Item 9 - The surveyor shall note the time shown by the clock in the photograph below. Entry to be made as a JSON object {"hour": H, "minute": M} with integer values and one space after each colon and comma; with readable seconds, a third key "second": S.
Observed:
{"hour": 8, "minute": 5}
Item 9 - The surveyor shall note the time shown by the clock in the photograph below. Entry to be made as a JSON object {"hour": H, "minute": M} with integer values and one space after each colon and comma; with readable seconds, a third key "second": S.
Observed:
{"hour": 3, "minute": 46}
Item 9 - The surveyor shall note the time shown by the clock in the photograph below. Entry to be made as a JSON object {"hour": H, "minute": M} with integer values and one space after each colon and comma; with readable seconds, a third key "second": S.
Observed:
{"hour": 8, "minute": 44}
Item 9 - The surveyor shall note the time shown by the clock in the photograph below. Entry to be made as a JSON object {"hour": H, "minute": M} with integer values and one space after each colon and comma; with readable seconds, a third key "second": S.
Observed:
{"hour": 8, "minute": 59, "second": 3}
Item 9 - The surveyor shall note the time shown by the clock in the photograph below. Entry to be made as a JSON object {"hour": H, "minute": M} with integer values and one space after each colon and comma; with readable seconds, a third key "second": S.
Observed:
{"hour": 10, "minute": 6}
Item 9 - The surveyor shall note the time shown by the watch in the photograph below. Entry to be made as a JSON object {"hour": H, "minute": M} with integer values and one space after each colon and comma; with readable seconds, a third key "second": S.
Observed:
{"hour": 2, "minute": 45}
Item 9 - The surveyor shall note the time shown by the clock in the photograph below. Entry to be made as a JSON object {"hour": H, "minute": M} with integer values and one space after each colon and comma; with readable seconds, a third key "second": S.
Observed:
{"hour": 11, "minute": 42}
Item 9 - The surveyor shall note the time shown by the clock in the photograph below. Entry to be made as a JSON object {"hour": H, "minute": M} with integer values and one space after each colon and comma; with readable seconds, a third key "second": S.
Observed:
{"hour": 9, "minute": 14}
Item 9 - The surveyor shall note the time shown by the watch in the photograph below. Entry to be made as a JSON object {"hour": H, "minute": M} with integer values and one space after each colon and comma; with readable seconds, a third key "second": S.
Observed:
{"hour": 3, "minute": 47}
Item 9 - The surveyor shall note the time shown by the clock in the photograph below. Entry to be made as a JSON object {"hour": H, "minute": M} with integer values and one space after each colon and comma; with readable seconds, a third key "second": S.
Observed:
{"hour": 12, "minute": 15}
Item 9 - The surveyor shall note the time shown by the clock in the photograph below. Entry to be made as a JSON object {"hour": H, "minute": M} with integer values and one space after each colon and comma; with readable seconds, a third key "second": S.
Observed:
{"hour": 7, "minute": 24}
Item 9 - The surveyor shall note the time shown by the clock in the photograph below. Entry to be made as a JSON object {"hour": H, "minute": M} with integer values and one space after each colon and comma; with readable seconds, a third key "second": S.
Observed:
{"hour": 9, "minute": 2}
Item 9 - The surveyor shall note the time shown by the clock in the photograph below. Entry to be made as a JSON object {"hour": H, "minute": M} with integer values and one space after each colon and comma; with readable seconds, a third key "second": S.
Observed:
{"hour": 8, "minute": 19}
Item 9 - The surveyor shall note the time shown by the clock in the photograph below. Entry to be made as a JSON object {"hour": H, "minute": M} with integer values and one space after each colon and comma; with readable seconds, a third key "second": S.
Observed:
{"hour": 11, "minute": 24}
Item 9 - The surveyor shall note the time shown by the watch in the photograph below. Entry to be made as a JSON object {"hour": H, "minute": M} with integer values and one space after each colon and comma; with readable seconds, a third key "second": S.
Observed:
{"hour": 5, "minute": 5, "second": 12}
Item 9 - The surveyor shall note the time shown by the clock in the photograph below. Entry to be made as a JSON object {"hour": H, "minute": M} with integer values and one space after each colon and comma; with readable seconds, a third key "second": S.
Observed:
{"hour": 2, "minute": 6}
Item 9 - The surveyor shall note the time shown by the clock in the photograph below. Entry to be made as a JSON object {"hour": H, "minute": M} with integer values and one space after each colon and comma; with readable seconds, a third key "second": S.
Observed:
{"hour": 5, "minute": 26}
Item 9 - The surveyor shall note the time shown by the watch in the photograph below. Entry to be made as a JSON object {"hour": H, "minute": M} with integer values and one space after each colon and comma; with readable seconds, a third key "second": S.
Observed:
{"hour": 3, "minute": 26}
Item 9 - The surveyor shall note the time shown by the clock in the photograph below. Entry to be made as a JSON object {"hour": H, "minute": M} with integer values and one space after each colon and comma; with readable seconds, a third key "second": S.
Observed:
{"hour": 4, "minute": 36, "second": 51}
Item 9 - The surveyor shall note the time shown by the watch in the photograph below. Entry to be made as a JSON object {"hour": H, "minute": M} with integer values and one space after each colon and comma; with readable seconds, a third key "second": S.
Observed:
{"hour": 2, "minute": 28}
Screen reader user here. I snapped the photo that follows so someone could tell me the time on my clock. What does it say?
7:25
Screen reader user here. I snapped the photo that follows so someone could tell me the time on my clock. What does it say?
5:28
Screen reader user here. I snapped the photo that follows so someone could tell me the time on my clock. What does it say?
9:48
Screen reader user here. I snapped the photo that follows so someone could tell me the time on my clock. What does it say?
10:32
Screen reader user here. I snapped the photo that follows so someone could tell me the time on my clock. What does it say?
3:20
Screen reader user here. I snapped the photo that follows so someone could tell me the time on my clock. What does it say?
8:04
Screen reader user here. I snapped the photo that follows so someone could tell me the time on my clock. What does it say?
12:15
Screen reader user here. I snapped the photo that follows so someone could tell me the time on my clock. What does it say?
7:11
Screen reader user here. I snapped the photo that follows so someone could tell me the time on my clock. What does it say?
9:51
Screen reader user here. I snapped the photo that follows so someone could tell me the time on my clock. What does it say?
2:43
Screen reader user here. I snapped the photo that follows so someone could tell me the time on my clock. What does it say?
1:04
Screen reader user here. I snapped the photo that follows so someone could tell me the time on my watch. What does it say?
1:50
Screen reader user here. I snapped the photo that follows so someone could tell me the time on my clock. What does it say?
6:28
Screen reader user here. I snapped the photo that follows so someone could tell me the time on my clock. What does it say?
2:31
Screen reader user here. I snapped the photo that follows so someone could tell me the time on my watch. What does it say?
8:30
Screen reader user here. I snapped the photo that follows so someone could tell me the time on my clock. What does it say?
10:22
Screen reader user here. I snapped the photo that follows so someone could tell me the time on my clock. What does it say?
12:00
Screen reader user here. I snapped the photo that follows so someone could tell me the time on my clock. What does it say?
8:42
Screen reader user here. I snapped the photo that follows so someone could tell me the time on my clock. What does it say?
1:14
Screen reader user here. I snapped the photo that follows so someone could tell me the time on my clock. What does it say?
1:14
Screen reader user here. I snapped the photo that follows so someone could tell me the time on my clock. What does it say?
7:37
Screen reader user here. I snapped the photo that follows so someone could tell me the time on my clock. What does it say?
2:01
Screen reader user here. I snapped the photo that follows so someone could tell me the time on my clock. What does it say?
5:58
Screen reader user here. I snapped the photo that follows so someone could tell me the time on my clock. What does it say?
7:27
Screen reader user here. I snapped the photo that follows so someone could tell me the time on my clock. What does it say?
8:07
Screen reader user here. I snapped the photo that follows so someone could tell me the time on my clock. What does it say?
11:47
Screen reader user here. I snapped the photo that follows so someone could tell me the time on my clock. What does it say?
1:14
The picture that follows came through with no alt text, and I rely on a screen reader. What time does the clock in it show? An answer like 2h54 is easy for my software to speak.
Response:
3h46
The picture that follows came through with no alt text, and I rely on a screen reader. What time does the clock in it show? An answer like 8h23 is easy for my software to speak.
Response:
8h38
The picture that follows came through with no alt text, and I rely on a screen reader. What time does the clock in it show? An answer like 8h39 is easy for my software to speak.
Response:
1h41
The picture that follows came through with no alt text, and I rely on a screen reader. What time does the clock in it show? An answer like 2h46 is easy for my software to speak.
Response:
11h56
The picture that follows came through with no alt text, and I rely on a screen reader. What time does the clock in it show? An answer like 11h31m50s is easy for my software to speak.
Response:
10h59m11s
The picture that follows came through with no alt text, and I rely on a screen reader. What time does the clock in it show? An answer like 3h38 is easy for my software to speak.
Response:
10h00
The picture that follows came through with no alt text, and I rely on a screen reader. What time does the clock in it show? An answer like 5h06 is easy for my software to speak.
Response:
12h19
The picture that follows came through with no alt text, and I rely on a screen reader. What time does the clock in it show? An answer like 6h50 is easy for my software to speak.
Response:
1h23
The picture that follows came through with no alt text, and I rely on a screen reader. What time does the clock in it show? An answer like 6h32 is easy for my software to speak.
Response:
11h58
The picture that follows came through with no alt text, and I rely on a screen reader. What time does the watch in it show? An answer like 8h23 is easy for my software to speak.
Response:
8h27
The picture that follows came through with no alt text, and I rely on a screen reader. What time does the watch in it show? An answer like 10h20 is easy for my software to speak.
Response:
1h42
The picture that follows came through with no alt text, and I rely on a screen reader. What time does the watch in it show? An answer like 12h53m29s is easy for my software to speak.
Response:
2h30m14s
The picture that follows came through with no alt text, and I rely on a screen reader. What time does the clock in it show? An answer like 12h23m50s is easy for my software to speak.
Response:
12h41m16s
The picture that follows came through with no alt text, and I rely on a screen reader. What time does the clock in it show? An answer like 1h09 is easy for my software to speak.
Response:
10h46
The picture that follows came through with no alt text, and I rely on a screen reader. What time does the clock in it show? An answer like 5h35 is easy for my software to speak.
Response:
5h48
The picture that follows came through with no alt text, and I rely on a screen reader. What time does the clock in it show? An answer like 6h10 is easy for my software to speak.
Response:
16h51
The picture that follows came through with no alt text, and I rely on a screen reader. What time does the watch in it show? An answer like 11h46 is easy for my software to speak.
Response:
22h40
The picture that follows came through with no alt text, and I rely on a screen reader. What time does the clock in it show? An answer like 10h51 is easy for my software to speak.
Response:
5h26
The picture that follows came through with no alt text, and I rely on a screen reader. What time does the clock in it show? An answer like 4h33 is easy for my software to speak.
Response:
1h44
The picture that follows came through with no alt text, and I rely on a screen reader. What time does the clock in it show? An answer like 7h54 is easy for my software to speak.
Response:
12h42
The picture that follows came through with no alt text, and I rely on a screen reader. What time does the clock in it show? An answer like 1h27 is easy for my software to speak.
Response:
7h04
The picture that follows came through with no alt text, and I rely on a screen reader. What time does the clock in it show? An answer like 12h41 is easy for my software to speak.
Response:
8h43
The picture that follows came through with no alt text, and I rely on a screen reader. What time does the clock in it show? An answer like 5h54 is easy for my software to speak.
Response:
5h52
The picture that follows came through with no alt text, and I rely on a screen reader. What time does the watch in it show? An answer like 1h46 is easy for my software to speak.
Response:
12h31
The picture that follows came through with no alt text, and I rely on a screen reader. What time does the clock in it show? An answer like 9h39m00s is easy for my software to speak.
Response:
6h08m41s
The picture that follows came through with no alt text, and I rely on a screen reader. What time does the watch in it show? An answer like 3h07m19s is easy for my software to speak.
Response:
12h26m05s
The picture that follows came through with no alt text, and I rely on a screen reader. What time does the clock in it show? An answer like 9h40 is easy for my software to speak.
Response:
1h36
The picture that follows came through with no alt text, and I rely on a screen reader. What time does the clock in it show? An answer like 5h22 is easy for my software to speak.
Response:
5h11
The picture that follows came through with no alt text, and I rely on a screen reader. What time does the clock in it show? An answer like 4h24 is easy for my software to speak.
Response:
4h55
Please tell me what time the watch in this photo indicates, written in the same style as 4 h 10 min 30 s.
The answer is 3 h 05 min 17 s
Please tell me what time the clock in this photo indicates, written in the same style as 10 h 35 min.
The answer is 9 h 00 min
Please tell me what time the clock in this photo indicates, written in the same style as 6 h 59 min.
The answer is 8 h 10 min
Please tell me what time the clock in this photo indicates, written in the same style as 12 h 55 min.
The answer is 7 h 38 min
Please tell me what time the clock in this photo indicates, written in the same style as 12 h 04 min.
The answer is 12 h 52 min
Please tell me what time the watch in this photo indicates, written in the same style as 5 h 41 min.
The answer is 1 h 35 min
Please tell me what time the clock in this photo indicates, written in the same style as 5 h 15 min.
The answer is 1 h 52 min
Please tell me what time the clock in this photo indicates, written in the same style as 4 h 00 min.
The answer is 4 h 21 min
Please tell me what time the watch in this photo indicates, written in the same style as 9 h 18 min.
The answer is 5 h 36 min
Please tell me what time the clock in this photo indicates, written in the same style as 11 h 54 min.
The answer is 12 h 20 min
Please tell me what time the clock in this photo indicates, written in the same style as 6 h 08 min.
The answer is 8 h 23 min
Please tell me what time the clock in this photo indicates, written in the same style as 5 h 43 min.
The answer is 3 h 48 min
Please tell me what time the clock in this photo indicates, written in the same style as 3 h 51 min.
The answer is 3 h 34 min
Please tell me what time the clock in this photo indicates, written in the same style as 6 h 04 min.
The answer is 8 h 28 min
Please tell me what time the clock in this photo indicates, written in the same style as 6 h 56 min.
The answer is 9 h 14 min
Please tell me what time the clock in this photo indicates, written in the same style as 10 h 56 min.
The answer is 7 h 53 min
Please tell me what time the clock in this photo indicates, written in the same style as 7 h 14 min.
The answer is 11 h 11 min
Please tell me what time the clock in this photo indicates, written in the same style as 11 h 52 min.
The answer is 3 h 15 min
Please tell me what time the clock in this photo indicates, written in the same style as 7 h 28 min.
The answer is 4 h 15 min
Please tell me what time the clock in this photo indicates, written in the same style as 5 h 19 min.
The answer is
==============================
● Brief:
Print, word for word, the stretch of the material from the line containing "5 h 15 min." through the line containing "The answer is 8 h 23 min", including both of those lines.

● In response:
Please tell me what time the clock in this photo indicates, written in the same style as 5 h 15 min.
The answer is 1 h 52 min
Please tell me what time the clock in this photo indicates, written in the same style as 4 h 00 min.
The answer is 4 h 21 min
Please tell me what time the watch in this photo indicates, written in the same style as 9 h 18 min.
The answer is 5 h 36 min
Please tell me what time the clock in this photo indicates, written in the same style as 11 h 54 min.
The answer is 12 h 20 min
Please tell me what time the clock in this photo indicates, written in the same style as 6 h 08 min.
The answer is 8 h 23 min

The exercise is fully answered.